Bye-bye Michael Rafferty. Although your name will now be synonymous with killing a child at least we won’t have to look at your smug face every day.
After following the case of the man who killed Tori Stafford day by day, minute by minute (albeit not nearly as closely as our reporter, Avery Moore, who did a stellar job covering the trial with class and sensitivity) I’ll admit I was concerned that the jury might not find Rafferty guilty on the sexual assault charge. There was no physical evidence on Tori and there were conflicting opinions on when the back seat in Rafferty’s car was removed. But this case has taught me to have a little more faith in the process. The jury saw through the b.s. and once the decision on first-degree murder was made, the rest appears to have fallen into place. Terri-Lynn McClintic, for all of her sickness and culpability, was the key to the conviction. And even though she changed her story over the last couple of years, the jury members were smart enough to understand the reasons why and to appreciate the difference between a heartbroken, drugged-out person and a cleaned-up, calmer woman resigned to the fate she created for herself. She had nothing to lose or to gain.
Once the jury was sequestered, we in media were allowed to reveal details they weren’t allowed to hear. For example, Rafferty’s computer showed he had conducted searches on how to rape a child and other very disturbing and related subjects. That information was deemed inadmissable because the investigators didn’t get a separate search warrant for the laptop which they had found in Raffery’s car. They believed the warrant for the car covered all of its contents. It did not.
The other detail was the police interrogation of Rafferty captured on video. I watched a pared-down version of it, lasting about an hour. A sniffling, whiny Rafferty sits under a blanket, hugging himself, repeatedly saying he’s hungry but refusing several offers of food. At one point Terri-Lynne McClintic is brought in so “you can tell her to her face she’s a liar” and Rafferty won’t even look at her. Not the actions of an innocent man. An innocent man would be absolutely freaking out at the injustice of it all and probably take his frustrations out on his accuser, at the very least asking her why she was doing this. When the detective points out that Rafferty hasn’t come up with a single alibi for his whereabouts the day Tori was abducted, Rafferty starts concocting lame, vague excuses. At one point the interrogator calls Rafferty a sleazebag because of all of the women he was dating at once. “Just because I’m a sleazebag doesn’t mean I did it”, says Rafferty. Sadly, his physical attractiveness and ability to weave a sack of lies made him a magnet for lonely women. Fortunately, one after another, those women testified against him. He seemed to be mostly concerned that his family would find out he was taking Oxycontin. Not a big thinker, that Mike Rafferty.

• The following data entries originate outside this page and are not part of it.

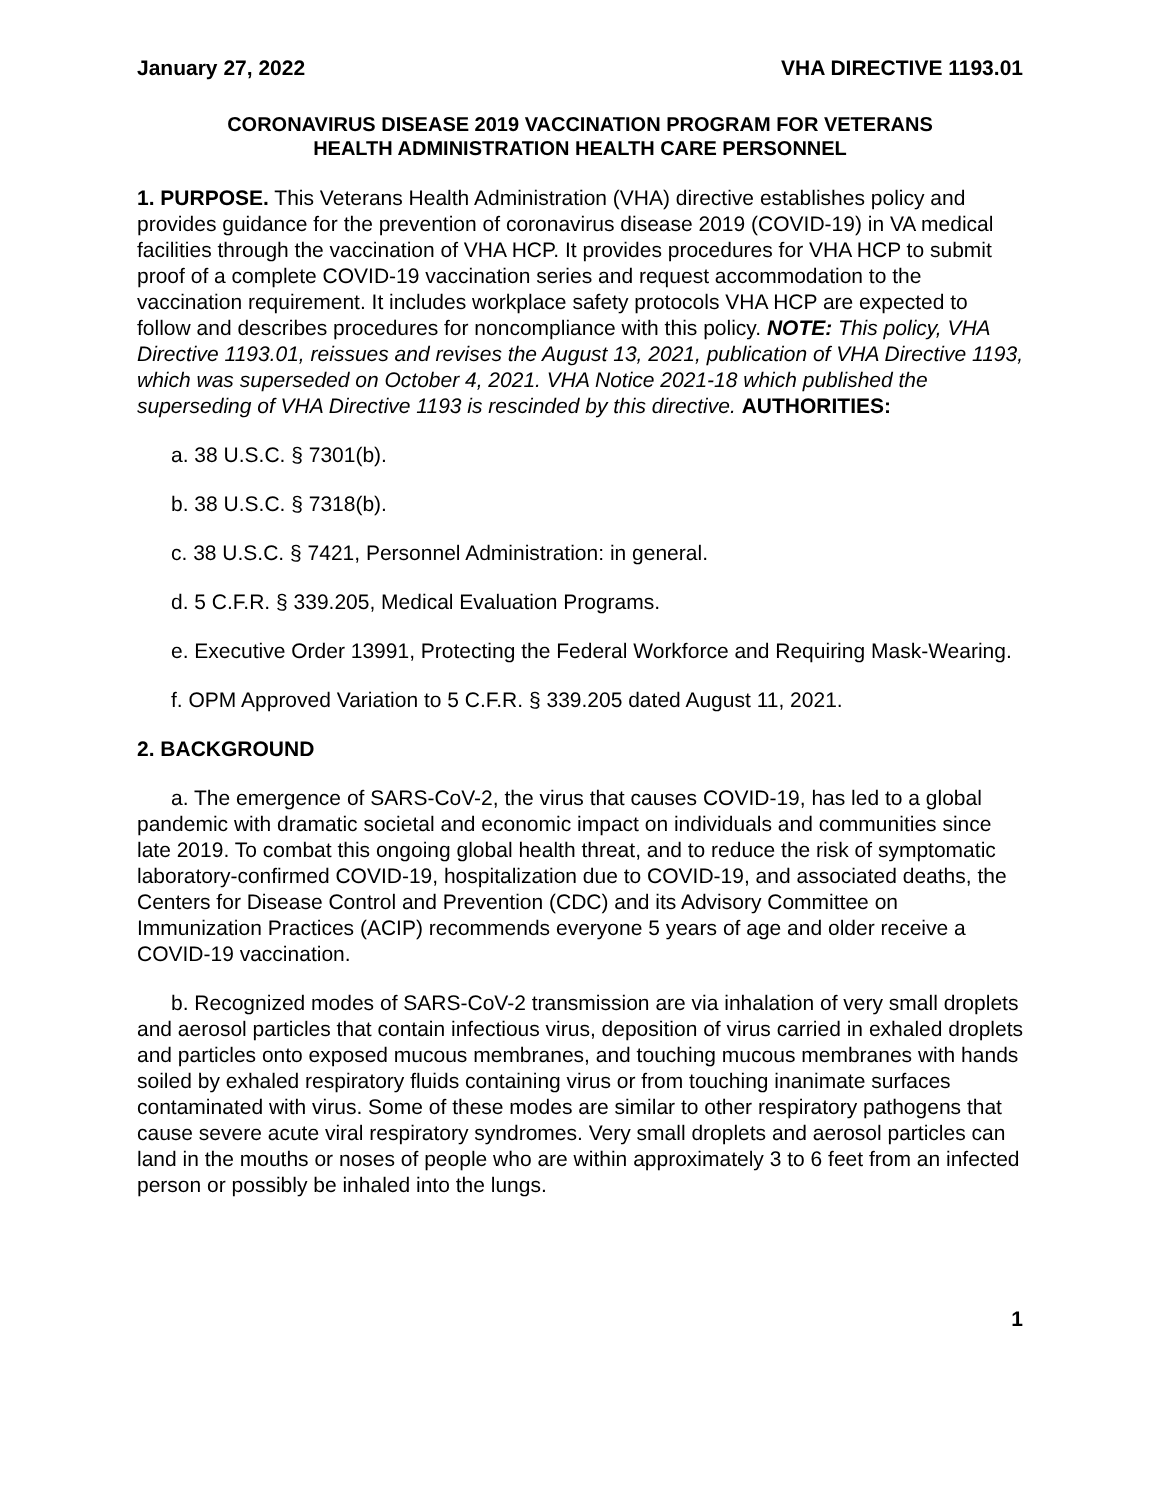January 27, 2022 VHA DIRECTIVE 1193.01
CORONAVIRUS DISEASE 2019 VACCINATION PROGRAM FOR VETERANS
HEALTH ADMINISTRATION HEALTH CARE PERSONNEL
1. PURPOSE. This Veterans Health Administration (VHA) directive establishes policy and provides guidance for the prevention of coronavirus disease 2019 (COVID-19) in VA medical facilities through the vaccination of VHA HCP. It provides procedures for VHA HCP to submit proof of a complete COVID-19 vaccination series and request accommodation to the vaccination requirement. It includes workplace safety protocols VHA HCP are expected to follow and describes procedures for noncompliance with this policy. NOTE: This policy, VHA Directive 1193.01, reissues and revises the August 13, 2021, publication of VHA Directive 1193, which was superseded on October 4, 2021. VHA Notice 2021-18 which published the superseding of VHA Directive 1193 is rescinded by this directive. AUTHORITIES:
a. 38 U.S.C. § 7301(b).
b. 38 U.S.C. § 7318(b).
c. 38 U.S.C. § 7421, Personnel Administration: in general.
d. 5 C.F.R. § 339.205, Medical Evaluation Programs.
e. Executive Order 13991, Protecting the Federal Workforce and Requiring Mask-Wearing.
f. OPM Approved Variation to 5 C.F.R. § 339.205 dated August 11, 2021.
2. BACKGROUND
a. The emergence of SARS-CoV-2, the virus that causes COVID-19, has led to a global pandemic with dramatic societal and economic impact on individuals and communities since late 2019. To combat this ongoing global health threat, and to reduce the risk of symptomatic laboratory-confirmed COVID-19, hospitalization due to COVID-19, and associated deaths, the Centers for Disease Control and Prevention (CDC) and its Advisory Committee on Immunization Practices (ACIP) recommends everyone 5 years of age and older receive a COVID-19 vaccination.
b. Recognized modes of SARS-CoV-2 transmission are via inhalation of very small droplets and aerosol particles that contain infectious virus, deposition of virus carried in exhaled droplets and particles onto exposed mucous membranes, and touching mucous membranes with hands soiled by exhaled respiratory fluids containing virus or from touching inanimate surfaces contaminated with virus. Some of these modes are similar to other respiratory pathogens that cause severe acute viral respiratory syndromes. Very small droplets and aerosol particles can land in the mouths or noses of people who are within approximately 3 to 6 feet from an infected person or possibly be inhaled into the lungs.
1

There’s no question he got a fair trial. In addition to getting evidence suppressed, Rafferty’s lead lawyer Dirk Derstine was a bulldog for his client’s rights. No one wants a mistrial, and basic rights do have to be protected, but you have to wonder how a guy like Derstine can sleep at night. It always upsets me when the defense concocts any story, no matter how implausible, in order to raise ‘reasonable doubt’ in the minds of the jury. If I made the rules, a defense lawyer would have to prove their alternate theory was true, not just offer it up as a possibility. But I digress.
Bernardo. Briere. Rafferty. Few people remember Briere because there was no trial but he is burned in my consciousness forever. He was the child-porn addict who abducted, sexually assaulted and murdered 10-year-old Holly Jones in Toronto. In 2004 he pleaded guilty to “spare the family the ordeal of a trial”. Of course, he hadn’t turned himself in or anything. He was caught through good old-fashioned police work. So Rafferty will join their ranks and rightly so. Serving on a jury is an awful inconvenience and a terrible burden but it’s such an important part of our society. We owe a debt of gratitude to the 12 people who sat there for 10 weeks and came to this conclusion. Finally, finally, it’s over.